Over the last few years, domestic purchasers have been notable for their relative absence, accounting for just 17% of transactions by volume in 2018. Unlike overseas investors, they have not benefited from a pricing advantage as Sterling has fallen.
Turnover not reflective of underlying demand
Investment turnover was down 15% last year and 8% below the long-term average. However, Q4 certainly made up for it - where we saw the largest Q4 volume traded since 2015 and this included 14 deals over £100m.
Turnover volumes, however, are simply not reflective of the weight of investor demand we saw on the ground, hindered by an acute lack of supply. And 2020 looks set to be a bumper year, with our Global Capital Tracker suggesting some £48.4bn is waiting in the wings around the world for deployment into London’s office market.
"Our view is that the combination of a macro reweighting towards real estate generally, combined with this current mix of London-specific advantages, will foster a rebound in demand for London assets"
2020 - a bumper year awaits
2020 looks set to be a bumper year, with our Global Capital Tracker suggesting some £48.4bn is waiting in the wings around the world for deployment into London’s office market
The overseas core buyer did return in strength towards the end of the year, resulting in a flurry of income deals, hardening pricing and a very busy run up to year-end.

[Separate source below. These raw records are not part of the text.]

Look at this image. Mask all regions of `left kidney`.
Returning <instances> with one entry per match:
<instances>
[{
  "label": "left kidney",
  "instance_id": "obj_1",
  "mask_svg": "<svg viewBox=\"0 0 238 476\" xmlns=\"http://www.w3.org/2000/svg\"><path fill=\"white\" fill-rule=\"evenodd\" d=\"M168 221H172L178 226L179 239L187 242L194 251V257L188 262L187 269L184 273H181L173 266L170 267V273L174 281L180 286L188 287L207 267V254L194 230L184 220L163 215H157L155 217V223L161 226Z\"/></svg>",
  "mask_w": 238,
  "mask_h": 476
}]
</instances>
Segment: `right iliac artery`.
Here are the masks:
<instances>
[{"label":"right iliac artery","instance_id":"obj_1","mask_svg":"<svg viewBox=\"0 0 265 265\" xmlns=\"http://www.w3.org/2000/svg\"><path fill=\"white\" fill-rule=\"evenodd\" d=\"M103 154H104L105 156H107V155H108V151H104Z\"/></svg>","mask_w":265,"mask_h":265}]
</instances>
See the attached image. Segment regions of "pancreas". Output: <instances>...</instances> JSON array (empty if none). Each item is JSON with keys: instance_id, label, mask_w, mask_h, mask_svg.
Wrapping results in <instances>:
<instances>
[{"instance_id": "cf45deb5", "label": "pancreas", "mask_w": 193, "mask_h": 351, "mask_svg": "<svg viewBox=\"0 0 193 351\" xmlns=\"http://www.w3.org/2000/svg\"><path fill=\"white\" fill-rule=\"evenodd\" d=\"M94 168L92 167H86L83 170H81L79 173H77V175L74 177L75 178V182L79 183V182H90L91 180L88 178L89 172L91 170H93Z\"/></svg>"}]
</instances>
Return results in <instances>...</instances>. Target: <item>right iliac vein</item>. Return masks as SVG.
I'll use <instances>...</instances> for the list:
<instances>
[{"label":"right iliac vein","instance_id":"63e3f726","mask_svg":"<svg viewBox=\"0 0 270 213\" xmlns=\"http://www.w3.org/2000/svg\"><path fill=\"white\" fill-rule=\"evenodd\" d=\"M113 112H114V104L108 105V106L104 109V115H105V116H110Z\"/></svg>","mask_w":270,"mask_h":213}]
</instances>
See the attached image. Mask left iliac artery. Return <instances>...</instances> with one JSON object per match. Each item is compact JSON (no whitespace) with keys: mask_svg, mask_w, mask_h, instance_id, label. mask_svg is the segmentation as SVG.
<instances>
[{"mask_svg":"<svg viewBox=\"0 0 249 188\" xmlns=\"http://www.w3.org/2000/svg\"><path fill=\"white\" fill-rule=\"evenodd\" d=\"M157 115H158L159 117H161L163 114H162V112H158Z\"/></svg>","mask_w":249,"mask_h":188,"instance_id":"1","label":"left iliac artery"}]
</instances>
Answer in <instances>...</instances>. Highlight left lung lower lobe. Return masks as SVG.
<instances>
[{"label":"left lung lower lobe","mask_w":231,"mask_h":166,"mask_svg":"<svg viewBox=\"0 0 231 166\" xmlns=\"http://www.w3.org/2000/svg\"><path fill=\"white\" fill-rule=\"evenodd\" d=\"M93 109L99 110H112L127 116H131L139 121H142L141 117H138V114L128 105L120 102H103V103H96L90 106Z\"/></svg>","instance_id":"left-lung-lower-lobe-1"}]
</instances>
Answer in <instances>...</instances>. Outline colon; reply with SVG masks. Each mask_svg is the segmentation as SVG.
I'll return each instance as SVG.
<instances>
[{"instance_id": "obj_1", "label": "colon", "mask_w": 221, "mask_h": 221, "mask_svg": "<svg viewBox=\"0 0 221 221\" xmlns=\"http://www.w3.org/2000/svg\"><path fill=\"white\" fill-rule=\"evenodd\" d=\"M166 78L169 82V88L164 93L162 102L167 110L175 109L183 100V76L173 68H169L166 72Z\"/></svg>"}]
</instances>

For overseas buyers, the lack of a strong Sterling bounce has further anchored pricing at attractive levels, albeit some currency volatility can be expected this year as the UK works to carve out a new trading relationship with the EU.
Our view is that the combination of a macro reweighting towards real estate generally, combined with this current mix of London-specific advantages, will foster a rebound in demand for London assets. The implications for pricing are clear: renewed downward pressure on yields, which could alleviate the current shortage of available investment opportunities.
Political stasis ends
Looking ahead, London’s position as one of the world’s most liquid and transparent real estate markets will remain alluring for global and domestic investors alike. We expect to see a marked increase in overseas investment activity in 2020, as political uncertainties are put to rest with the UK finally Brexiting on January 31st after three years of political stasis.
We feel this, combined with the recent UK General Election result, will be instrumental in unlocking pent up demand as many investors have been waiting for greater political clarity before committing to London.